Unutulmaz Valilerimizden dev Fıstıkçılık projesinin uygulayıcısı Nuri Okutan’ın sözleri, bu gerçeği özlü bir biçimde ortaya koyar:
“İl müdürleri başarılı oluyorlarsa benim adıma başarılıdırlar, ben başarılıyım. Başarısız iseler de ben başarısızım, benim adıma başarısızlık yapıyorlar.”
Bu yaklaşım, yöneticiliğin sadece makam sahibi olmak değil, aynı zamanda sorumluluğu da üstlenmek olduğunu gösterir. Çünkü bir kurumun ya da ilin başarısı, yalnızca alt birimlerin performansına bağlı değildir; liderin yönlendirmesi, koordinasyonu ve vizyonu da belirleyicidir.

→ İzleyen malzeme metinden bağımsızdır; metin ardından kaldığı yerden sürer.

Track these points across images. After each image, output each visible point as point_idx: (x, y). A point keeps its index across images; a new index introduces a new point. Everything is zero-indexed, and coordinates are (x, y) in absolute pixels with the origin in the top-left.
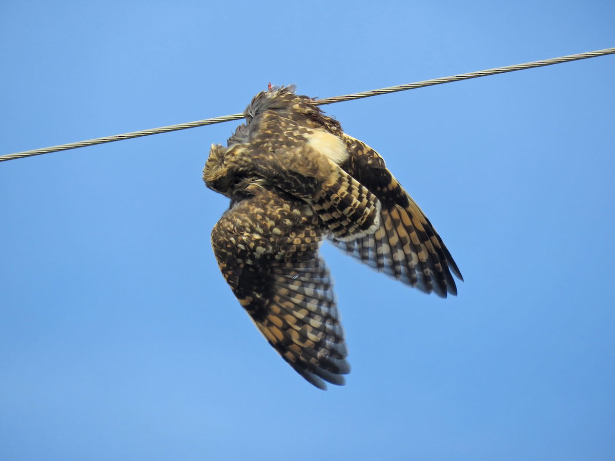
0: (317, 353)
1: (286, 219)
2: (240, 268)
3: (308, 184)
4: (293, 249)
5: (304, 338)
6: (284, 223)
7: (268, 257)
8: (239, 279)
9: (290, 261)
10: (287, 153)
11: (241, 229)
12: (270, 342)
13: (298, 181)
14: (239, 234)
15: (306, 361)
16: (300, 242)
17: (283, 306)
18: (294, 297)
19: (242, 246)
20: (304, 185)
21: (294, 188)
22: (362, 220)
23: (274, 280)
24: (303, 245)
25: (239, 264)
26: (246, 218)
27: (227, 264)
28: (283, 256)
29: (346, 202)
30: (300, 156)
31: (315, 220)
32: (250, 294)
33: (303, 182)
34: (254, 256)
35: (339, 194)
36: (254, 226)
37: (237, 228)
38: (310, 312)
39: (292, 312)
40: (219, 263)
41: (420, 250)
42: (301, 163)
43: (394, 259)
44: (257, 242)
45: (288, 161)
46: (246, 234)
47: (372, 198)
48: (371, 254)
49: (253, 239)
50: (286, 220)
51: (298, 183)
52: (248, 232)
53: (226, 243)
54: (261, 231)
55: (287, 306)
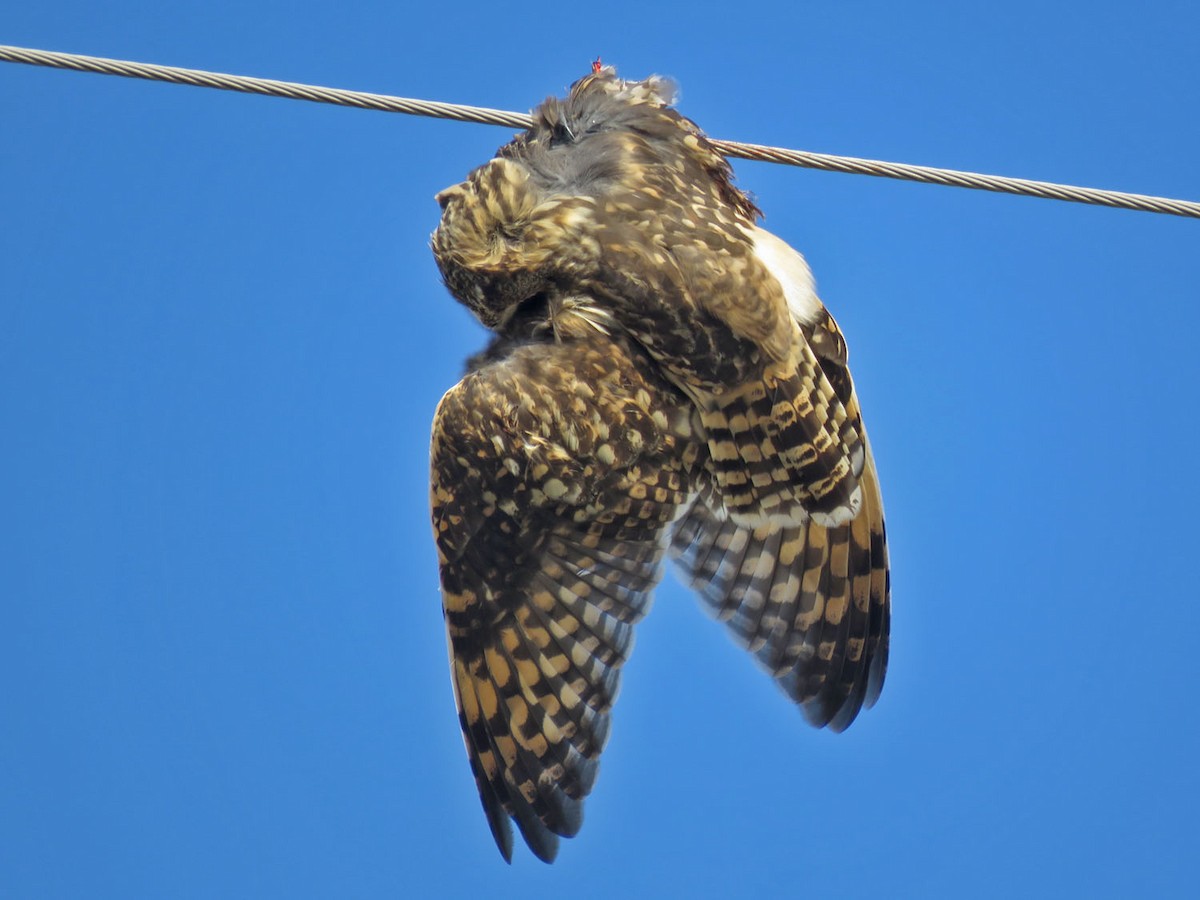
0: (541, 772)
1: (637, 429)
2: (484, 515)
3: (732, 357)
4: (623, 506)
5: (533, 727)
6: (628, 437)
7: (560, 511)
8: (469, 542)
9: (600, 534)
10: (710, 263)
11: (529, 421)
12: (463, 716)
13: (711, 341)
14: (520, 435)
15: (514, 783)
16: (643, 494)
17: (528, 637)
18: (557, 620)
19: (513, 466)
20: (719, 358)
21: (687, 355)
22: (825, 485)
23: (538, 567)
24: (646, 503)
25: (484, 505)
26: (549, 398)
27: (456, 496)
28: (592, 518)
29: (802, 430)
30: (741, 280)
31: (692, 452)
32: (474, 586)
33: (721, 348)
34: (530, 496)
35: (796, 405)
36: (563, 424)
37: (520, 418)
38: (572, 665)
39: (539, 656)
40: (435, 488)
41: (839, 594)
42: (741, 299)
43: (772, 598)
44: (556, 464)
45: (709, 284)
46: (536, 438)
47: (849, 438)
48: (723, 568)
49: (549, 456)
50: (634, 431)
51: (709, 346)
52: (541, 435)
53: (477, 444)
54: (574, 442)
55: (536, 638)
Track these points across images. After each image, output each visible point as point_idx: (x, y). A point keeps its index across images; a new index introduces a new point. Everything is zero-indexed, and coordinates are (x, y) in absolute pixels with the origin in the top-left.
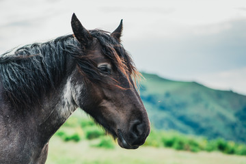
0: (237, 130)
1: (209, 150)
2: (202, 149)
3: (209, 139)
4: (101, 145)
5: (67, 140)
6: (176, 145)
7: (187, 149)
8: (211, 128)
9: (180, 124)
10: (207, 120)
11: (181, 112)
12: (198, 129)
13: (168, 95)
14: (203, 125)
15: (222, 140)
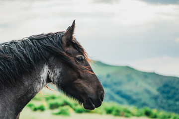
0: (159, 100)
1: (138, 116)
2: (133, 115)
3: (139, 108)
4: (60, 113)
5: (35, 110)
6: (114, 112)
7: (122, 115)
8: (140, 100)
9: (117, 97)
10: (137, 94)
11: (119, 88)
12: (131, 100)
13: (108, 76)
14: (135, 97)
15: (148, 109)
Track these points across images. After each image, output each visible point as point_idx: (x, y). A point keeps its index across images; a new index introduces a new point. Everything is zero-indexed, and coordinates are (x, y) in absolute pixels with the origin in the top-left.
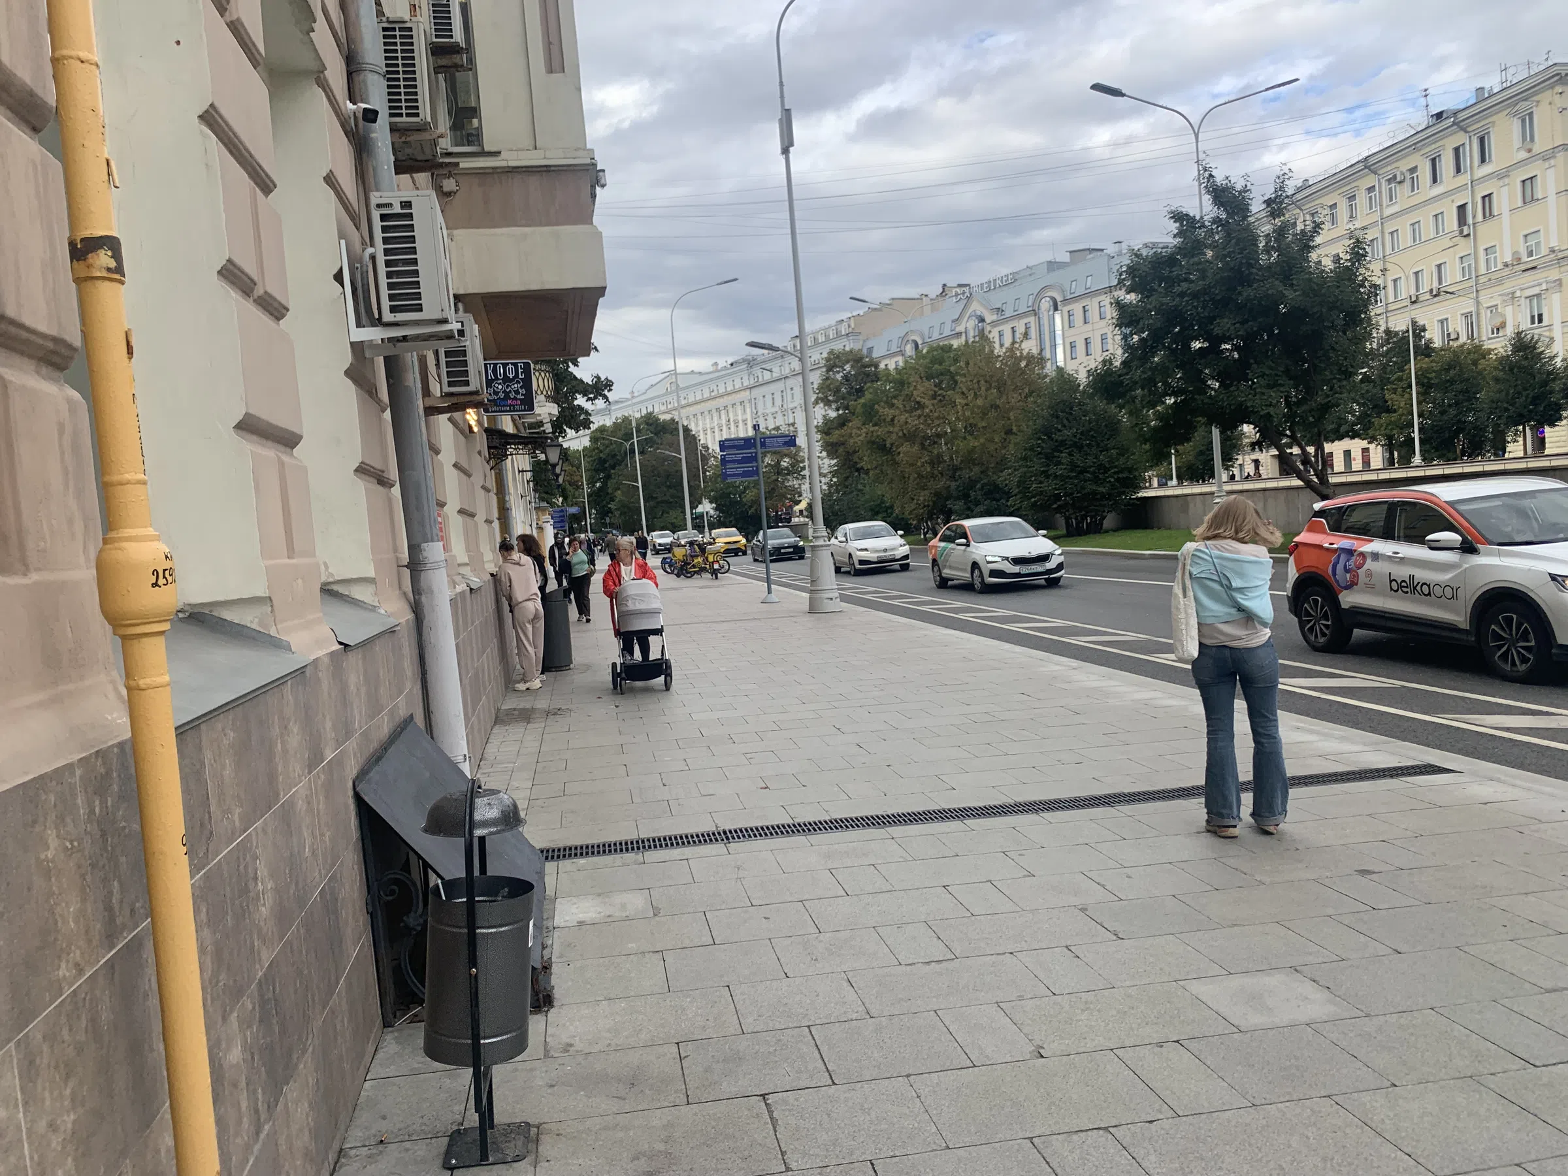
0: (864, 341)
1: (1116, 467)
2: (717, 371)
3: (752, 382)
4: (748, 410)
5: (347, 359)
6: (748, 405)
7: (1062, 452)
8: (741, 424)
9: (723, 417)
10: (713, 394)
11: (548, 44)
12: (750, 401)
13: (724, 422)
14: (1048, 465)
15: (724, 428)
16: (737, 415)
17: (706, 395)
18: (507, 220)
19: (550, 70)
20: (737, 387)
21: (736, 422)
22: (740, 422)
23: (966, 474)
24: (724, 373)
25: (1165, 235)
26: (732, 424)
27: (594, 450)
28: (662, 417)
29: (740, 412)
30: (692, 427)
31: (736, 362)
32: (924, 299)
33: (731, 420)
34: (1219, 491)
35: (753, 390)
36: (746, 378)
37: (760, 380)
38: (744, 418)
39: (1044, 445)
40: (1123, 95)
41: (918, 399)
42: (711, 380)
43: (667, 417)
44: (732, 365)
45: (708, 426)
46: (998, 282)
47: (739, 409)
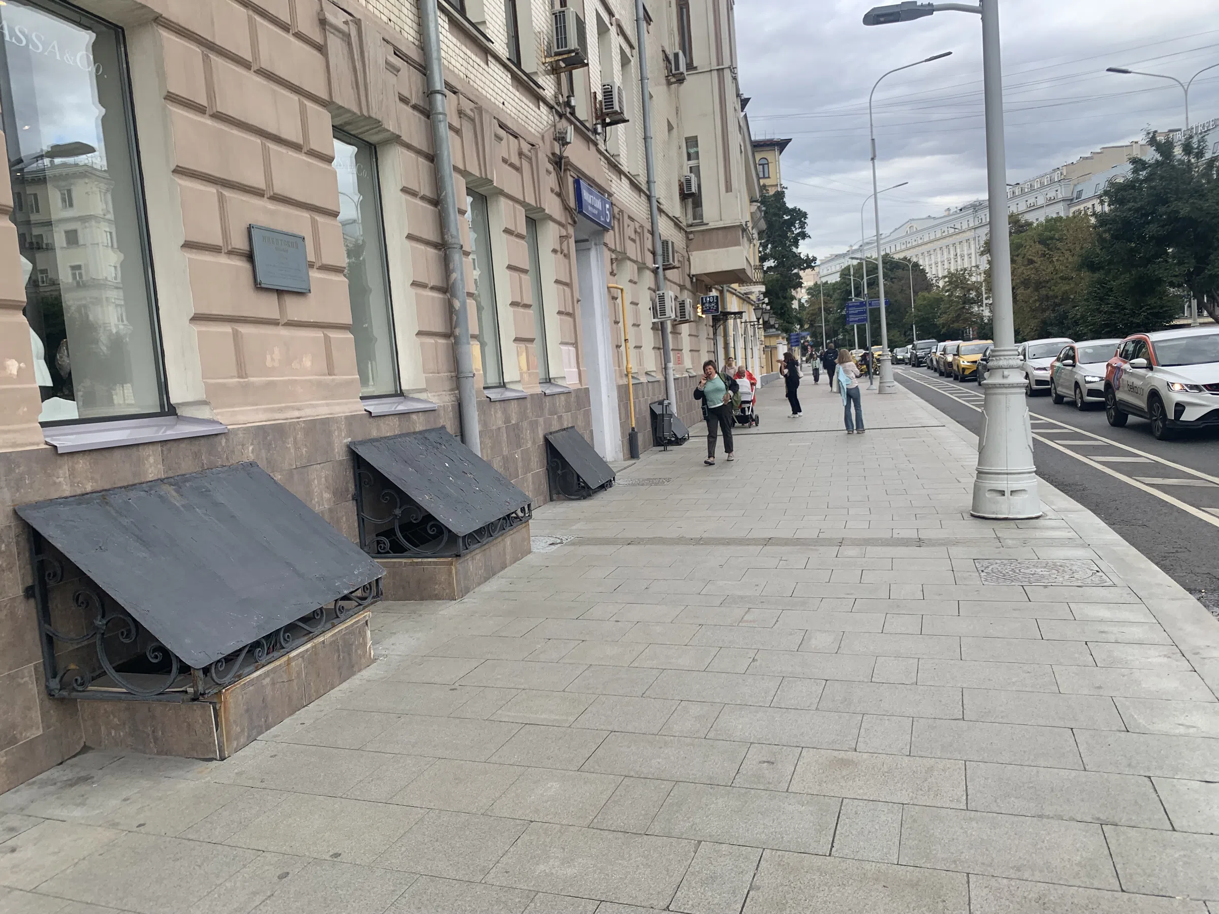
0: (1075, 185)
1: (1149, 305)
2: (949, 215)
3: (977, 223)
4: (973, 246)
5: (651, 326)
6: (972, 242)
7: (1110, 296)
8: (966, 258)
9: (952, 253)
10: (944, 234)
11: (726, 182)
12: (975, 238)
13: (952, 256)
14: (1101, 305)
15: (952, 261)
16: (963, 251)
17: (939, 235)
18: (711, 247)
19: (727, 192)
20: (964, 228)
21: (962, 256)
22: (966, 256)
23: (1062, 309)
24: (954, 217)
25: (1123, 172)
26: (959, 258)
27: (842, 284)
28: (897, 257)
29: (965, 248)
30: (921, 262)
31: (964, 208)
32: (1134, 145)
33: (958, 255)
34: (1195, 323)
35: (977, 230)
36: (971, 220)
37: (984, 221)
38: (969, 252)
39: (1098, 291)
40: (1130, 72)
41: (1030, 257)
42: (945, 222)
43: (901, 256)
44: (961, 210)
45: (939, 260)
46: (1200, 128)
47: (965, 245)
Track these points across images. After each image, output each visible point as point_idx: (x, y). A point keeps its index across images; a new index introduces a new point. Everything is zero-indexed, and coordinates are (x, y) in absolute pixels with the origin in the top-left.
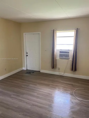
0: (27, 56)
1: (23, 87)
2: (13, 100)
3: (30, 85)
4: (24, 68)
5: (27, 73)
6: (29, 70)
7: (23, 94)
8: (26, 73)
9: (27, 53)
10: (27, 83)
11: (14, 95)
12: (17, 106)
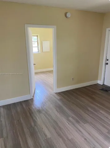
0: (107, 64)
1: (88, 110)
2: (69, 125)
3: (101, 111)
4: (100, 82)
5: (102, 89)
6: (107, 87)
7: (86, 121)
8: (100, 90)
9: (108, 60)
10: (97, 106)
11: (72, 117)
12: (70, 138)
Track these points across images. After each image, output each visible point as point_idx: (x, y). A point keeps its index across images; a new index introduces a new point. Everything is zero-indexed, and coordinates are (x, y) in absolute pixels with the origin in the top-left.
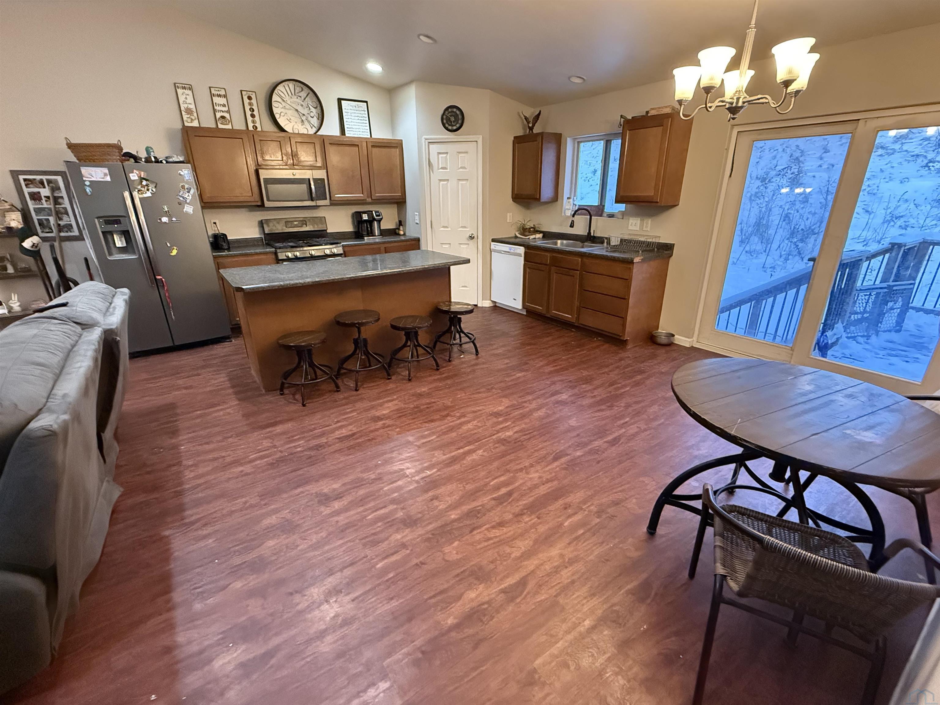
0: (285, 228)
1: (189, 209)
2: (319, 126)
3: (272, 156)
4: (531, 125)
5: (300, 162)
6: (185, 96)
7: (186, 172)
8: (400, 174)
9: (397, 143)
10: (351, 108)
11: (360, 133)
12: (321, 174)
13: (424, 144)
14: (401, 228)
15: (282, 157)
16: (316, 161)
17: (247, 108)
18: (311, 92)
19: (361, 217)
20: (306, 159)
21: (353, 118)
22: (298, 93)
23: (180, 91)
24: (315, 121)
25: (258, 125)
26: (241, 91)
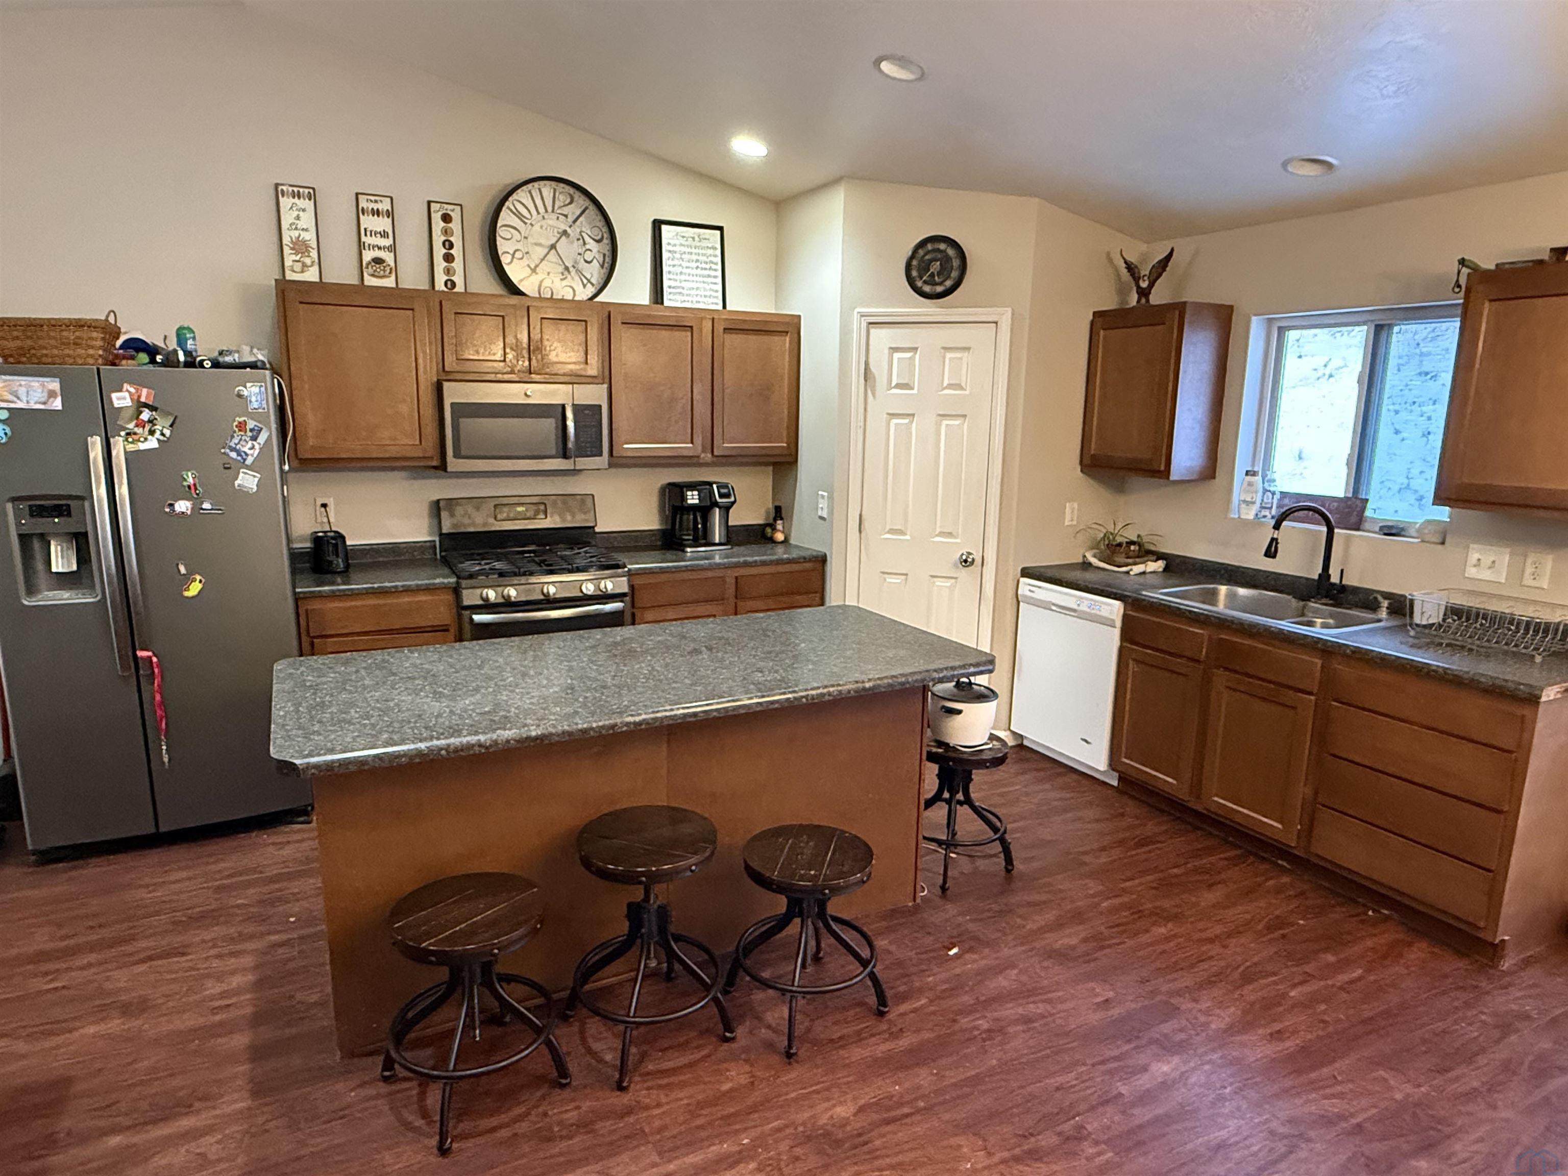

Bazı kurum müdürleri kendilerine bağlı birimlerin, yöneticilerini hareket alanlarını kısıtlayarak bütün yetkileri kendinde topluyorlar. Birimler ne kadar güçlü ve düzenli çalışırsa çalışsın, sonuçta ortaya çıkan tablo, en üstteki yöneticinin hanesine yazılır.
Başarı kurumsal olduğu kadar liderin de başarısıdır. Bu nedenle il müdürlerinin kendilerine bağlı birimlerin başarılarından dolayı mutlu olmaları ve onları desteklemesi gerekiyor. Başarısızlıkta oyine liderin hanesine işlenir. Çünkü iyi bir yönetici, birimlerin aksayan yönlerini zamanında görüp çözüm üretmekle yükümlüdür.
Buradan çıkarılacak ders şudur: Liderlik, yalnızca başarıların arkasına imza atmak değil; başarısızlıkların da sorumluluğunu üstlenmektir.
Gerçek lider, “Ben” değil “Biz” diyebilen, başarıyı paylaşan ama başarısızlıkta da sorumluluğu üstlenen kişidir.
Bugün kurumlarımızın ve şehirlerimizin en çok ihtiyaç duyduğu şey, işte bu anlayışla hareket eden yöneticilerdir. Başarıyı sahiplenmek kadar, sorumluluk almayı da görev bilen liderler, hem kurumlarını hem de toplumu ileriye taşıyacaktır.